En la mañana del 3 de enero, sus tropas rodearon el Congreso. Pavía envió un ultimátum exigiendo que se disolviera la sesión. El presidente de la Cámara, Nicolás Salmerón, trató de mantener la calma, pero la entrada de la Guardia Civil y de los soldados precipitó la salida apresurada de los diputados. La sesión quedó interrumpida y el Parlamento, clausurado.
¿Y el caballo? Aquí llega la parte más curiosa: Pavía no entró jamás en el hemiciclo, y mucho menos montado. Él permaneció fuera, al mando de la operación. Fueron los soldados quienes penetraron en el edificio. La famosa escena del “general a caballo dentro del Congreso” fue una exageración difundida años después, como caricatura de aquel golpe de Estado.

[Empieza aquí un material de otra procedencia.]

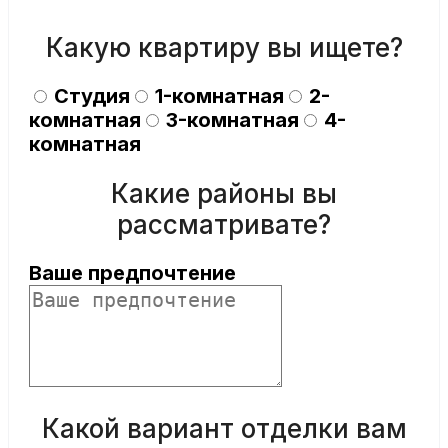
Какую квартиру вы ищете?
Студия
1-комнатная
2-
комнатная
3-комнатная
4-
комнатная
Какие районы вы
рассматривате?
Ваше предпочтение
Какой вариант отделки вам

Tras el golpe, Pavía no asumió el poder directamente. Llamó al general Serrano, una figura respetada por los moderados, que formó un gobierno de carácter dictatorial. Así quedaba enterrada la Primera República, allanando el camino a la Restauración borbónica que llegaría meses después con Alfonso XII.
La leyenda del caballo de Pavía ha sobrevivido más que los hechos reales, pero resume bien el espíritu de aquel tiempo: un siglo XIX español en el que los militares tenían la última palabra y donde la fragilidad del parlamentarismo se imponía a la fuerza de las armas.